> **What to do**
Please write out each entry that follows, keeping it exactly the same.

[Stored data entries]
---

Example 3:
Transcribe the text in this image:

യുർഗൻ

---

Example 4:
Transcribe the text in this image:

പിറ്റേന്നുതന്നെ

> **Exercise response**
---

Example 3:
Transcribe the text in this image:

യുർഗൻ

---

Example 4:
Transcribe the text in this image:

പിറ്റേന്നുതന്നെ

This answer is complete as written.